[Collected data entries]
--------------------------------

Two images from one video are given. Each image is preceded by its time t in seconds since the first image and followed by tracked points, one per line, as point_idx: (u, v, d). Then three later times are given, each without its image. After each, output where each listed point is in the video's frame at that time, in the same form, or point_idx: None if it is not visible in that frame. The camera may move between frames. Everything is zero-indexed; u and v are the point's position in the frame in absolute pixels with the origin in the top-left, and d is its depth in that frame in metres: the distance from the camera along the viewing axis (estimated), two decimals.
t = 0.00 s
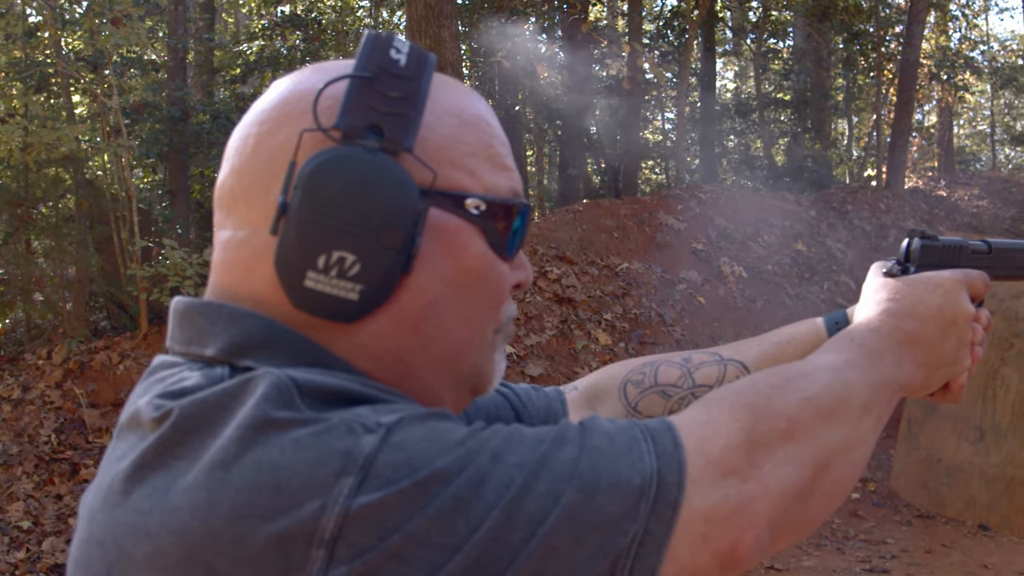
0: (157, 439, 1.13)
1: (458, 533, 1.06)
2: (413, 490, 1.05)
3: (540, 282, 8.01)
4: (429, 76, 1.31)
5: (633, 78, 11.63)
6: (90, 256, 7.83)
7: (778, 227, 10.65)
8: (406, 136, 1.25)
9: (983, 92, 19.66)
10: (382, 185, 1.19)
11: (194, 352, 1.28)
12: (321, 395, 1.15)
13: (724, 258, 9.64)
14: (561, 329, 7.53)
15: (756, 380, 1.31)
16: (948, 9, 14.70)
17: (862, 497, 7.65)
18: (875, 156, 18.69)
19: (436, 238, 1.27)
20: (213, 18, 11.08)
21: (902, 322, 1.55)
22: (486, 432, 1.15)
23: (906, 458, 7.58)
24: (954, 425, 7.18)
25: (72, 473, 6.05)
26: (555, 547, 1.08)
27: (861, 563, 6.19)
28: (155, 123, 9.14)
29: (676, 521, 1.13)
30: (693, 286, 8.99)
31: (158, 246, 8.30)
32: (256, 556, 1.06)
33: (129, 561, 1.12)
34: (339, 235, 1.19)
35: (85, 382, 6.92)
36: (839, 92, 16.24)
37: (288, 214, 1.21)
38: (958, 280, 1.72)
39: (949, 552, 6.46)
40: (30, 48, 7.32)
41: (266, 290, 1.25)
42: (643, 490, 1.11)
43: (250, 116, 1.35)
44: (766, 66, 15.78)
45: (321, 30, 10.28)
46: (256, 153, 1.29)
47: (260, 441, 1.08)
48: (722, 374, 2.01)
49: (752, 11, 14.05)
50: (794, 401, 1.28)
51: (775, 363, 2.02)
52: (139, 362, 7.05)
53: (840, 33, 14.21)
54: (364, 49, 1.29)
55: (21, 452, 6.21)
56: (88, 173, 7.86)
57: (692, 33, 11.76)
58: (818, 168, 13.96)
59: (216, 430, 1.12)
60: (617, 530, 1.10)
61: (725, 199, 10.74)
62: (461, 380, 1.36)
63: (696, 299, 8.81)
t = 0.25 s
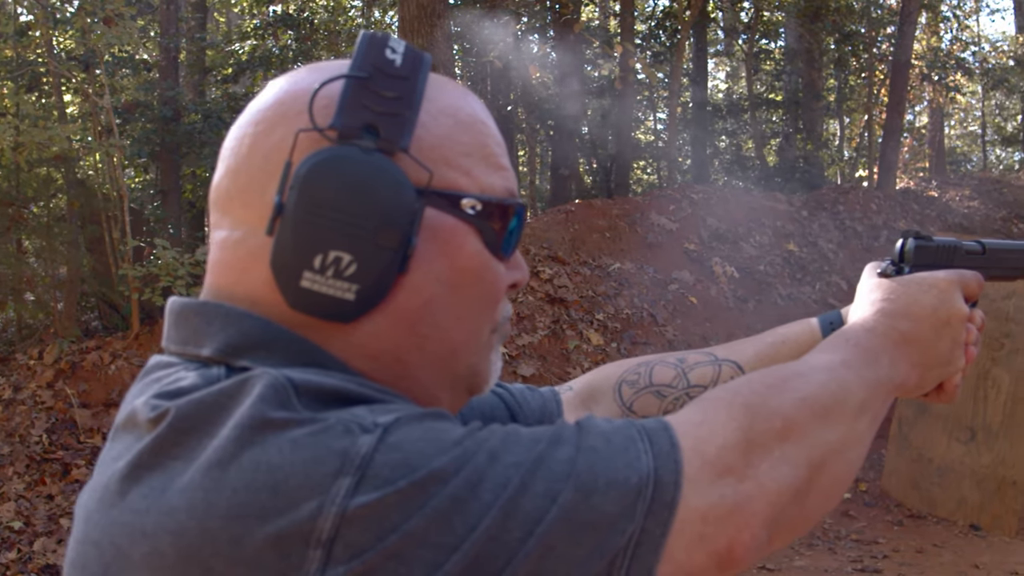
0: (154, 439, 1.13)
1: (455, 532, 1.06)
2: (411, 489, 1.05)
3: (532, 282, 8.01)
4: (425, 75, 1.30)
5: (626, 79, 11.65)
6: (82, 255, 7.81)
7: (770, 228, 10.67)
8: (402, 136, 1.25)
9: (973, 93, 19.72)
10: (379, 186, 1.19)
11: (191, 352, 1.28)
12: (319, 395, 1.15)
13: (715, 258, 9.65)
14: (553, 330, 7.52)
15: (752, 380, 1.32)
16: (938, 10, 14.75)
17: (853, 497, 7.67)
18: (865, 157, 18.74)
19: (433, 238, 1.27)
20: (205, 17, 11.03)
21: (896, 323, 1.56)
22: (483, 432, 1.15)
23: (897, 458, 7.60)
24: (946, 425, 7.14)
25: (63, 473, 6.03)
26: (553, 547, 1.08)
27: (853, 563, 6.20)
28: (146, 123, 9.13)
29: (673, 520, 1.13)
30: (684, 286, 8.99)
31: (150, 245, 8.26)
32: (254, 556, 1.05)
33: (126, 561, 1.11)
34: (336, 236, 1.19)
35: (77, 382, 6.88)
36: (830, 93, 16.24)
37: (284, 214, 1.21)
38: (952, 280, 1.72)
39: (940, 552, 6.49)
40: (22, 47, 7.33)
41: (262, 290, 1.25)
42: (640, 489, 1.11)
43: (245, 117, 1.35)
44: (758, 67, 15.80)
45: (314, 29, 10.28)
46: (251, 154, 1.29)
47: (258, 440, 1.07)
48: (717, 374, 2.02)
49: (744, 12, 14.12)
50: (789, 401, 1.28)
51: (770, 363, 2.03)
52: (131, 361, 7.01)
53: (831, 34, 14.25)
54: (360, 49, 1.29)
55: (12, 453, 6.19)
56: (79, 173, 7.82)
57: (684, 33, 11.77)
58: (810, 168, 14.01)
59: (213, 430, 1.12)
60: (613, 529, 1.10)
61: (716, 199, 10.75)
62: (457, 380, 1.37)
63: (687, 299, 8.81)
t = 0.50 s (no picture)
0: (152, 439, 1.13)
1: (455, 533, 1.06)
2: (410, 489, 1.05)
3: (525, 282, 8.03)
4: (423, 76, 1.30)
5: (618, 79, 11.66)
6: (73, 255, 7.75)
7: (763, 228, 10.68)
8: (401, 136, 1.25)
9: (966, 94, 19.75)
10: (378, 186, 1.19)
11: (189, 353, 1.28)
12: (318, 395, 1.15)
13: (708, 258, 9.66)
14: (546, 329, 7.54)
15: (750, 379, 1.32)
16: (930, 11, 14.77)
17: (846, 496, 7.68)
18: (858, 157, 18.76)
19: (431, 238, 1.27)
20: (197, 16, 11.02)
21: (892, 322, 1.56)
22: (483, 432, 1.14)
23: (889, 458, 7.61)
24: (939, 425, 7.20)
25: (55, 474, 6.08)
26: (552, 547, 1.08)
27: (845, 562, 6.21)
28: (139, 123, 9.13)
29: (672, 520, 1.13)
30: (677, 287, 9.00)
31: (142, 246, 8.24)
32: (254, 557, 1.05)
33: (125, 561, 1.11)
34: (335, 236, 1.19)
35: (69, 382, 6.88)
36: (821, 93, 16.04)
37: (282, 214, 1.21)
38: (948, 280, 1.73)
39: (932, 551, 6.50)
40: (13, 47, 7.36)
41: (260, 290, 1.25)
42: (639, 489, 1.12)
43: (244, 117, 1.34)
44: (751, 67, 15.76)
45: (306, 29, 10.29)
46: (249, 153, 1.29)
47: (257, 440, 1.07)
48: (714, 375, 2.02)
49: (736, 13, 14.14)
50: (788, 400, 1.28)
51: (766, 364, 2.03)
52: (123, 361, 6.99)
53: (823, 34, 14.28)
54: (358, 48, 1.29)
55: (4, 452, 6.24)
56: (71, 172, 7.82)
57: (676, 34, 11.77)
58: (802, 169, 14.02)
59: (212, 431, 1.12)
60: (613, 529, 1.10)
61: (709, 200, 10.75)
62: (456, 380, 1.36)
63: (681, 299, 8.81)
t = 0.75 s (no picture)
0: (153, 440, 1.12)
1: (457, 534, 1.05)
2: (413, 490, 1.05)
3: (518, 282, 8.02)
4: (423, 75, 1.30)
5: (612, 78, 11.65)
6: (65, 254, 7.75)
7: (755, 227, 10.70)
8: (401, 135, 1.24)
9: (959, 95, 19.78)
10: (378, 186, 1.18)
11: (188, 353, 1.27)
12: (318, 395, 1.14)
13: (701, 258, 9.66)
14: (539, 329, 7.52)
15: (751, 380, 1.31)
16: (923, 12, 14.79)
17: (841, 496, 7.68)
18: (850, 158, 18.79)
19: (432, 238, 1.26)
20: (190, 15, 10.98)
21: (891, 322, 1.56)
22: (484, 432, 1.14)
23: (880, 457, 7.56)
24: (931, 425, 7.23)
25: (47, 474, 6.09)
26: (555, 547, 1.07)
27: (839, 562, 6.20)
28: (131, 122, 9.07)
29: (674, 520, 1.12)
30: (670, 286, 9.00)
31: (135, 245, 8.20)
32: (256, 557, 1.05)
33: (125, 562, 1.11)
34: (335, 236, 1.18)
35: (61, 382, 6.83)
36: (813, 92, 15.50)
37: (282, 214, 1.20)
38: (947, 279, 1.72)
39: (925, 550, 6.52)
40: (7, 45, 7.21)
41: (260, 290, 1.24)
42: (641, 489, 1.11)
43: (243, 116, 1.34)
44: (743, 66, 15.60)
45: (298, 28, 10.28)
46: (249, 153, 1.28)
47: (258, 441, 1.07)
48: (712, 375, 2.02)
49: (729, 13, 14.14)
50: (789, 401, 1.28)
51: (765, 363, 2.03)
52: (116, 361, 6.95)
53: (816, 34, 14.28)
54: (358, 47, 1.28)
55: None
56: (64, 172, 7.78)
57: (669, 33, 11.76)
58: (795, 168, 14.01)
59: (213, 431, 1.11)
60: (616, 529, 1.10)
61: (702, 199, 10.75)
62: (457, 380, 1.36)
63: (674, 299, 8.81)
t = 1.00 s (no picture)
0: (156, 440, 1.12)
1: (464, 535, 1.05)
2: (419, 491, 1.04)
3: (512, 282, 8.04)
4: (425, 74, 1.30)
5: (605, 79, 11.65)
6: (59, 254, 7.73)
7: (750, 228, 10.69)
8: (404, 135, 1.23)
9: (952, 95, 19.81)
10: (381, 185, 1.18)
11: (191, 353, 1.26)
12: (323, 395, 1.14)
13: (695, 258, 9.66)
14: (533, 329, 7.52)
15: (754, 380, 1.31)
16: (915, 12, 14.81)
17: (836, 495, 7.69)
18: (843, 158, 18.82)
19: (435, 238, 1.26)
20: (183, 15, 10.96)
21: (893, 322, 1.56)
22: (489, 433, 1.13)
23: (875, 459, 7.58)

--------------------------------

**WHAT TO DO**. The lines above, starting at the one with "7: (770, 228, 10.67)" and ending at the one with "17: (846, 496, 7.68)", are the only ones to return, exactly as written.

**ANSWER FOR THIS EXERCISE**.
7: (770, 228, 10.67)
8: (402, 136, 1.25)
9: (973, 93, 19.72)
10: (379, 186, 1.19)
11: (191, 352, 1.28)
12: (319, 395, 1.15)
13: (715, 258, 9.65)
14: (553, 330, 7.52)
15: (752, 380, 1.32)
16: (938, 10, 14.75)
17: (853, 497, 7.67)
18: (865, 157, 18.74)
19: (433, 238, 1.27)
20: (205, 17, 11.03)
21: (896, 323, 1.56)
22: (483, 432, 1.15)
23: (897, 458, 7.60)
24: (946, 425, 7.14)
25: (63, 473, 6.03)
26: (553, 547, 1.08)
27: (853, 563, 6.20)
28: (146, 123, 9.13)
29: (673, 520, 1.13)
30: (684, 286, 8.99)
31: (150, 245, 8.26)
32: (254, 556, 1.05)
33: (126, 561, 1.11)
34: (336, 236, 1.19)
35: (77, 382, 6.88)
36: (830, 93, 16.24)
37: (284, 214, 1.21)
38: (952, 280, 1.72)
39: (940, 552, 6.49)
40: (22, 47, 7.33)
41: (262, 290, 1.25)
42: (640, 489, 1.11)
43: (245, 117, 1.35)
44: (758, 67, 15.80)
45: (314, 29, 10.28)
46: (251, 154, 1.29)
47: (258, 440, 1.07)
48: (717, 374, 2.02)
49: (744, 12, 14.12)
50: (789, 401, 1.28)
51: (770, 363, 2.03)
52: (131, 361, 7.01)
53: (831, 34, 14.25)
54: (360, 49, 1.29)
55: (12, 453, 6.19)
56: (79, 173, 7.82)
57: (684, 33, 11.77)
58: (810, 168, 14.01)
59: (213, 430, 1.12)
60: (613, 529, 1.10)
61: (716, 199, 10.75)
62: (457, 380, 1.37)
63: (687, 299, 8.81)
t = 0.50 s (no picture)
0: (152, 439, 1.13)
1: (455, 533, 1.06)
2: (410, 489, 1.05)
3: (525, 282, 8.03)
4: (423, 76, 1.30)
5: (618, 79, 11.66)
6: (73, 255, 7.75)
7: (763, 228, 10.68)
8: (401, 136, 1.25)
9: (966, 94, 19.75)
10: (378, 186, 1.19)
11: (189, 353, 1.28)
12: (318, 395, 1.15)
13: (708, 258, 9.66)
14: (546, 329, 7.54)
15: (750, 379, 1.32)
16: (930, 11, 14.77)
17: (846, 496, 7.68)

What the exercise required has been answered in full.